Na tarde de ontem, com o belo pôr- do-sol colorindo o contorno da paisagem num tom rosa forte, era possível sentir o cheiro de queimado no ar. E, assim, um post da indígena pataxó, serviu de legenda perfeita para o cenário. “Quem ama a vida e quer deixar uma herança para seus filhos e netos cuida da natureza e não faz queimada. Quem faz queimada não passa de um desgraçado egoísta, desalmado, ignorante, que não compreende que a queimada deixa a terra estéril, destrói a vegetação, é prejudicial a toda a espécie de vida, inclusive para a nossa. As partículas de fumaça emitidas prejudicam a vida”.
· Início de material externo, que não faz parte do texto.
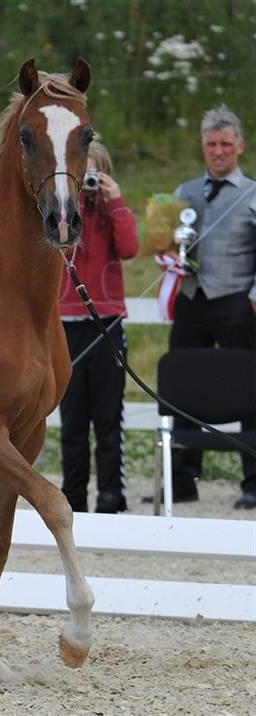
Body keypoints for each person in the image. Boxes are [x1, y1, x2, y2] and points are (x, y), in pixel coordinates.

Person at [164, 105, 256, 509]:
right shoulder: (183, 193)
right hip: (191, 301)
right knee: (182, 388)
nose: (217, 151)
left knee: (250, 390)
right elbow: (166, 243)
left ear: (240, 146)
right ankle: (182, 479)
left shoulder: (254, 193)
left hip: (238, 303)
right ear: (202, 147)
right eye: (210, 144)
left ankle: (254, 481)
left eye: (225, 144)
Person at [58, 139, 139, 513]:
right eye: (81, 173)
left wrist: (115, 201)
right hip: (65, 326)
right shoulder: (61, 209)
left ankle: (111, 496)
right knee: (72, 420)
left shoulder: (111, 211)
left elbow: (130, 248)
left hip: (105, 323)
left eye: (94, 174)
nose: (87, 181)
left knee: (108, 416)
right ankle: (73, 498)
Depois de apresentar o quintal, Maria mostra que sua cultura está sempre viva no corpo e no coração. Ainda com o cocar do povo pataxó, ressalta que fala sempre pelo celular ou pela internet com os amigos pataxós de Carmésia, no Vale do Rio Doce, e de Barra Velha (BA). “Fico feliz ao saber que a produção agrícola está indo bem, que há troca de produtos entre indígenas e pescadores baianos e sobre a presença de muitos professores indígenas nas aldeias”. A visita ao sítio de Txahá Xohã, a Flor Guerreira, é boa oportunidade para conhecer mais sobre os indígenas de Minas.

Campanhas


Segundo a Secretaria Municipal de Meio Ambiente, Agricultura e Abastecimento, a Prefeitura de Santa Luzia realiza, de forma rotineiras, campanhas educativas para conscientizar a população, em especial durante o período de seca. Algumas dessas ações são feitas em parceria com a Defesa Civil Municipal e o Instituto Estadual de Florestas (IEF). Em nota, a assessoria da prefeitura informa que, quando identificada uma queimada de pequeno porte, como por exemplo, uma queima de lixo, o autor é notificado e autuado, de acordo com o Código de Posturas do município.